Benefits of the tests are that they are mobile and easy to conduct; a drop of blood is collected through a finger prick, unlike the complicated rigorous test for coronavirus infection; which requires a deep, uncomfortable, painful nasal cavity and throat swab.
These coronavirus antibody tests are also drastically less costly than typical coronavirus tests. Medical science experts and doctors have been previously recorded as stating that antibody tests are the “missing weapon” in combating coronavirus. Contradictingly, The South African Medical Journal has forewarned against the heroic belief in antibody tests as the science is more complicated; and the presence of antibodies does not necessarily mean protection against reinfection or being contagious.
Over one million coronavirus infections have been recorded in Africa, which is almost 10 percent of Africa’s total population. South Africa leads in infection rate numbers, but that is because of the high number of tests.

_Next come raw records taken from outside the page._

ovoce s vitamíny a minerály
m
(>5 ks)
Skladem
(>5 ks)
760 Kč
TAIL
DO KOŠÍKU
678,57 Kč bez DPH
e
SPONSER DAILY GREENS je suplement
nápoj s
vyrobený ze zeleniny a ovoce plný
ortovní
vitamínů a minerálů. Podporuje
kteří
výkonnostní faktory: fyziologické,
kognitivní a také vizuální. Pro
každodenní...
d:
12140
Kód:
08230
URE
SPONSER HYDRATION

WHO International Rescue Committee has analysed countries’ response to the pandemic and have identified possible hotspots for coronavirus breakouts. Nigeria is of concern because of the rising infections which account for a third of Africa’s total reported cases.
While South Africa previously raised concern because of alleged under-reporting of coronavirus related deaths; coronavirus infection numbers are said to be steadily declining. South Africa reported a loss of over R5 billion in the economy due to the pandemic and Nigeria has reported millions of job losses.
Africa Centre for Disease Control and Prevention; reported from Adis Ababa that it is also monitoring the pandemic in Kenya; Ethiopia, Sudan, Zambia, Gabon, DR Congo, Ghana, Ivory Coast, Senegal, Egypt,and Algeria.
Nkengasong said a continental strategy was being developed to set up a consortium of clinical trials and then begin the procurement and financing of vaccines.